Did Kay Bailey Hutchison just kick off her re-election campaign?

U.S. Sen Kay Bailey Hutchison with a supporter after filing for Texas governor on Dec. 7, 2009


Did Kay Bailey Hutchison just kick off her re-election campaign?

Hutchison has flirted with retirement for years now, but her vote Tuesday in favor of a Tea Party-pushed moratorium on earmarks — the use of which she's long defended — has amplified speculation that the U.S. senator is gearing up to run again in 2012.

Her vote came after Senate Minority Leader Mitch McConnell, a fellow earmark defender, on Monday caved to pressure from Tea Party groups, on whom Hutchison's political future in Texas may hinge.
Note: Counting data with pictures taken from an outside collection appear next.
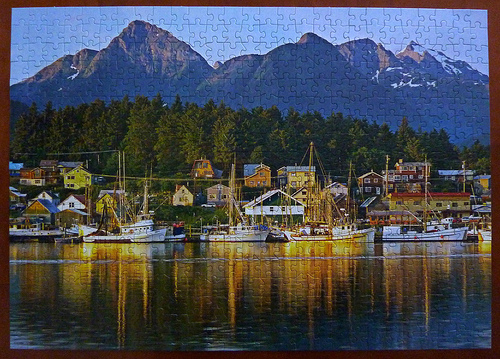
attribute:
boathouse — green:
[243, 184, 310, 230]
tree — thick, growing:
[111, 101, 153, 179]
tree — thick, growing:
[152, 104, 185, 174]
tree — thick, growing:
[202, 104, 247, 168]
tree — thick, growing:
[264, 118, 298, 163]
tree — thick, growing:
[38, 99, 66, 154]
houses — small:
[239, 158, 486, 198]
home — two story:
[245, 162, 272, 189]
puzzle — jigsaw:
[7, 9, 494, 354]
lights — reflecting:
[8, 239, 489, 348]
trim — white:
[241, 187, 307, 227]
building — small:
[57, 161, 96, 191]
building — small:
[15, 160, 56, 189]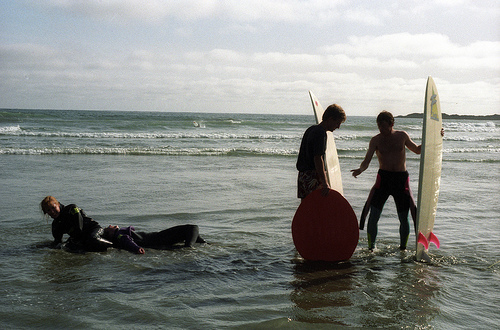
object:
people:
[40, 195, 210, 255]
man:
[295, 104, 347, 204]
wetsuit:
[49, 203, 109, 272]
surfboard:
[413, 77, 447, 254]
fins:
[413, 228, 439, 250]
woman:
[99, 224, 210, 256]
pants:
[366, 171, 413, 249]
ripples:
[93, 263, 258, 308]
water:
[0, 155, 500, 213]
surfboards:
[305, 76, 444, 261]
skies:
[0, 1, 500, 116]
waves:
[86, 115, 174, 147]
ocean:
[0, 103, 500, 152]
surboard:
[306, 88, 345, 204]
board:
[291, 186, 361, 266]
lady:
[39, 194, 114, 253]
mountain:
[395, 105, 500, 118]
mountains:
[397, 105, 497, 138]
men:
[295, 102, 446, 250]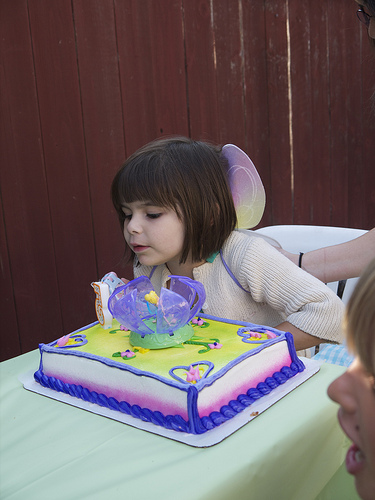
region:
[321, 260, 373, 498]
the face of a child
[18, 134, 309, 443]
a girl looking at her birthday cake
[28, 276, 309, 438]
a birthday cake with icing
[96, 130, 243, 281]
the head of a girl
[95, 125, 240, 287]
a girl with black hair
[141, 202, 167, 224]
the eye of a girl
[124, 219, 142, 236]
the nose of a girl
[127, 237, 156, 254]
the mouth of a girl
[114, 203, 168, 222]
the eyes of a girl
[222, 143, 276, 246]
colorful nylon fairy wings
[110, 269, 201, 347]
a purple and green cake topper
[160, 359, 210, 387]
purple hearts with pink flowers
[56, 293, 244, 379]
yellow top color with pink flowers and green stems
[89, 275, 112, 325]
a birthday candle for a 5th birthday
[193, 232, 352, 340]
little girl wears a white sweater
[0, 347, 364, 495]
light mint green table cloth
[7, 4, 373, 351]
redwood colored wood wall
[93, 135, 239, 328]
little girl leans in to blow out candle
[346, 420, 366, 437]
a birthmark over the top lip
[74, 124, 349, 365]
little girl sitting at table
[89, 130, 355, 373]
little girl looking at cake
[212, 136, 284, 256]
little girl wearing wings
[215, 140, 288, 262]
wings on girl is purple an dyellow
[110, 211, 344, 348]
little girl wearing sweater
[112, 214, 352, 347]
little girls sweater is cream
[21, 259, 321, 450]
birthday cake sitting on table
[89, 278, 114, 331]
candle on birthday cake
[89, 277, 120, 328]
candle is number 5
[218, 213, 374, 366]
girl sitting in white chair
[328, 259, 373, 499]
Boy with mole on face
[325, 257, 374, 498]
Boy with blonde hair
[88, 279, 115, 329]
Orange and white candle with the number 5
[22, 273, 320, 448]
Cake with white, pink, purple and green frosting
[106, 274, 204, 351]
Purple and green cake topper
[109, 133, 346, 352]
Girl wearing fairy wings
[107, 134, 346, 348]
Girl celebrating her birthday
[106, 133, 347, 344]
Girl looking at birthday cake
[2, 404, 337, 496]
Light green table cloth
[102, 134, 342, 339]
Girl wearing cream colored sweater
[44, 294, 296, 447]
the cake is colorful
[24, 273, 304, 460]
a cake on the table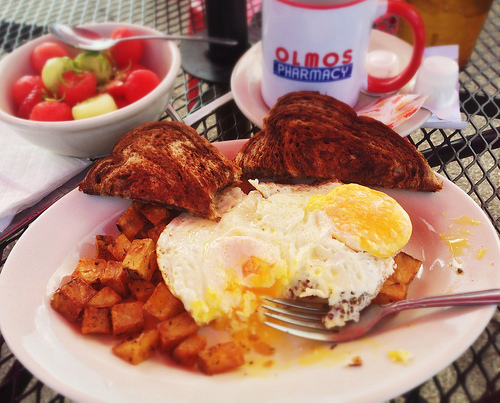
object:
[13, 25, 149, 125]
salad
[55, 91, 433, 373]
breakfast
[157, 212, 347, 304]
sunny side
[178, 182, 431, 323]
eggs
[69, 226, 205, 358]
seasoned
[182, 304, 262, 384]
potatoes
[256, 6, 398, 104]
beverage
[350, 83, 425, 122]
sweetener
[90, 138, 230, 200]
crispy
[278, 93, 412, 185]
toast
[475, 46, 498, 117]
table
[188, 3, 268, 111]
chair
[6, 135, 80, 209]
napkin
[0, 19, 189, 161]
bowl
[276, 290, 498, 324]
fork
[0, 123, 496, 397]
plate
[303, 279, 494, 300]
right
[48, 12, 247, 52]
spoon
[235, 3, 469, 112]
cup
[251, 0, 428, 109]
coffee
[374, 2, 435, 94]
red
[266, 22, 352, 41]
white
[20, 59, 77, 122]
tomatoes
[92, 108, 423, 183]
slices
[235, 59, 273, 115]
saucer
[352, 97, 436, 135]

Hutchison has previously said in defense of earmark spending that eliminating such provisions — which in Texas often support infrastructure and military installations — would hand all state spending discretion to the executive branch and do little to cut overall spending.

But on Tuesday, she said a moratorium would "start the process of reform that is essential to address the crushing debt our country has accumulated."

Texas received more than $400 million in earmarks in 2010 and $115 billion in the last three years. That number may be high, and cuts could certainly endanger a number of state projects, but as Ben Philpott of KUT News and the Tribune reports, some think the state can find other sources of funding.

As for her re-election, Hutchison was still quiet on Tuesday. "She's not thinking about that right now," an aide said, according to The Dallas Morning News.


  • Possibly foreshadowing just how conservative the next legislative session may be, state Rep. Leo Berman, R-Tyler, filed a bill Tuesday requiring candidates running for president or vice president to present their birth certificates to the Texas secretary of state. "This bill is necessary because we have a president whom the American people don’t know whether he was born in Kenya or some other place," Berman said, according to the Lubbock Avalanche-Journal.
  • An interview with Tom DeLay recorded by Austin American-Statesman reporter Laylan Copelin has become the latest focal point in the former U.S. House majority leader's money-laundering trial.

"I mean, golly, I love this stuff. You haven't seen the last of Don McLeroy.” — Departing 12-year State Board of Education member and self-described "religious fanatic" Don McLeroy, who lost his GOP primary in March and will sit in on his final meetings as a board member this week. McLeroy told the Trib's Morgan Smith that he still may run for his old spot on the board in two years.